OLYMPIA – The Washington State Legislature passed a historic budget today that focuses on an equitable recovery from the economic and health impacts of COVID-19.

The 2021-23 operating budget uses a combination of ongoing state revenue and federal funds from the American Rescue Plan to provide back-due rent relief, small business support, strengthen the state’s safety net, build upon investments in local public health, and prioritize needs of low-income and communities of color who have suffered the most impacts due to the pandemic.

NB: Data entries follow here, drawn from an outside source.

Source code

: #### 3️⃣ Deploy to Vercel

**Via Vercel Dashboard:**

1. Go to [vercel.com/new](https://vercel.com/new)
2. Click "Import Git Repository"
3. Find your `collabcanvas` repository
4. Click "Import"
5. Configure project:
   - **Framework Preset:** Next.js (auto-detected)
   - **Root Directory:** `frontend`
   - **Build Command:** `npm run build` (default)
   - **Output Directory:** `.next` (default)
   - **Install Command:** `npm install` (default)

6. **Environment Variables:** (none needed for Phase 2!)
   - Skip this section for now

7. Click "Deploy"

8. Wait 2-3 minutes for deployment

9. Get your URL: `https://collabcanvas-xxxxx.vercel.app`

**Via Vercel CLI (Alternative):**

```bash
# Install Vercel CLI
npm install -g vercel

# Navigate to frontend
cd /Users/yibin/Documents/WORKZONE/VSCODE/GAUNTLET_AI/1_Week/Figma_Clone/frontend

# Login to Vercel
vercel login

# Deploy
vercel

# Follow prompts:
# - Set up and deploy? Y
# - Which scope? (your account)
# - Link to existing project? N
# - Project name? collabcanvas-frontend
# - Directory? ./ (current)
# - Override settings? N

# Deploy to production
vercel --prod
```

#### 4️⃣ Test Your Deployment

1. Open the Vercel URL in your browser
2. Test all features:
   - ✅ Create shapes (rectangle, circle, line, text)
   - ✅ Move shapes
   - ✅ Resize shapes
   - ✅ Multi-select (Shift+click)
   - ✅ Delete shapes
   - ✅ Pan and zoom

“This is a budget that meets the moment and will guide a sustainable and equitable recovery based on lessons that we’ve learned over the past year,” said Sen. Christine Rolfes (D-Bainbridge Island), chair of the Senate Ways & Means Committee. “It supports our smallest businesses, rebuilds our precarious childcare system, boosts public health efforts, sustains K-12 education, and even commits to protecting communities against the catastrophic fires we saw last Labor Day.
It’s a reflection of our collective strength, determination, and will to recover together.”

“This is a momentous budget for a time that calls for action. Families and neighbors who have felt held back and forgotten are lifted up with these investments. This budget honors the sacrifices the people in this state have made and reinforces our values of helping those who need it the most,” said Rep. Timm Ormsby (D-Spokane), Chair of the House Appropriations Committee.

Investments included in the final budget build upon previous action to reduce unemployment insurance tax rate increases, provide small business grants, boost rental relief and housing and homelessness assistance, and expand food assistance and the Temporary Assistance for Needy Families program.

Completing the 2021-23 operating budget puts a cap to a historic session, where most lawmakers worked remotely due to the pandemic. Members of both chambers focused on passing legislation that responded to the state’s needs due to COVID-19, addressing public health, community investments, economic recovery, racial equity and justice, climate change, and behavioral health. Prior to this year, no Washington State Legislature has ended on time four years in a row without a special session since 1941.